Tahun 1974 bulan Januari terjadi Malari di Jakarta, gerakan mahasiswa yang dipimpin oleh Hariman Siregar, itupun hanya kata koran bekas yang sudah kubuat sampul buku, saya lupa dapat korannya dari mana, tetapi yang menarik masih saja banyak teman-teman yang kepengin membacabya salah satunya adalah Mudakir sahabat saya dari Pituruh yang mirip Londo (Belanda) karena kulitnya putih dan rambutynya pirang. Itulah kenyataan yang ada pada waktu itu semangat membaca tinggi tetapi kemampuan untuk membeli bahan bacaan sangat rendah, sehingga apapun wujudnya tetap dibaca, yang tentunya sangat bertolak belakang dengan keadaan sekarang dimana murid-murid sekolah lanjutan, khususnya tingkat atas (SLTA) kurang dalam hal minat bacanya, sehingga banyak bahan ajar yang hanya diambil intisarinya saja yang menyebabkan pemahaman yang lebih mendalam menjadi berkurang.
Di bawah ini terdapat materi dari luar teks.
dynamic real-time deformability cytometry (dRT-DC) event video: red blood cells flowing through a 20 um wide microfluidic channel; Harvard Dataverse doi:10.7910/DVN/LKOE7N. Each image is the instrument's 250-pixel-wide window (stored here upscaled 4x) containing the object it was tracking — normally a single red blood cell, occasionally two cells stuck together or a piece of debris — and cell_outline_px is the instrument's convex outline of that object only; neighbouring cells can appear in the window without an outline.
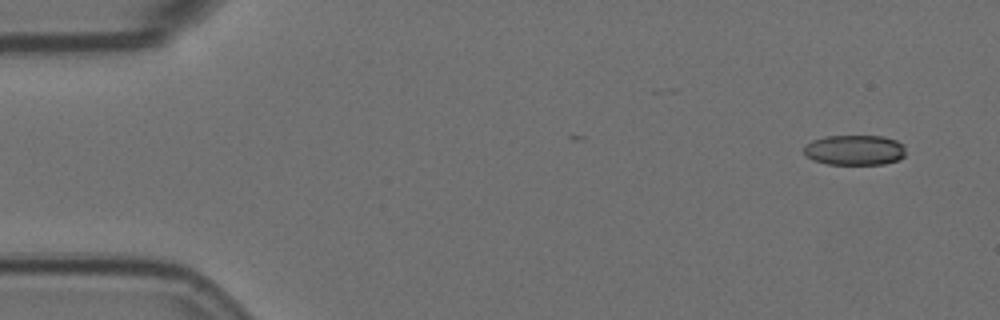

Ada juga sebuah kenangan ketika saya sedang membantu buruh memetik padi (derep) yang tempatnya cukup jauh karena sampai ke kecamatan lain. Waktu itu saya bertemu dengan teman SMP yang kebetulan tinggal di wilayah itu, namanya Mahmudi. Dia melanjutkan ke SMEA Negeri Kutoarjo, tanpa ada perasaan malu atau bagaiamana tetap saja pekerjaan itu saya lakukan demi membantu simbok. Dalam hal pergaulan dengan teman yah biasa saja namun kalau dengan teman-teman yang perempuan ada sedikit minder dan cenderung menutup diri, tetapi ada sedikit kebanggaan juga apabila ada pekerjaan rumah, ada saja yang kepingin nyontek dan saya tidak pernah pelit kareana mempunyai prinsip semakin sering diconteki akan semakin memacu untuk mengerjakan tugas-tugas yang diberikan oleh bapak guru, dan saya juga banyak salahnya khususnya kepada sepupu saya Suminto, karena tidak pernah saya kasih tahu cara atau jalannya tetapi langsung saya conteki yang sudah selesai untuk itu maaf saudaraku.




Nanggap wayang : Tontonan hiburan dengan pergelaran wayang kulit sehari-semalam dengan jeda waktu.
Ndaut                  : Mencabut bibit padi dari tempat persemaian. 
Matun                  : Menyiangi tanaman padi.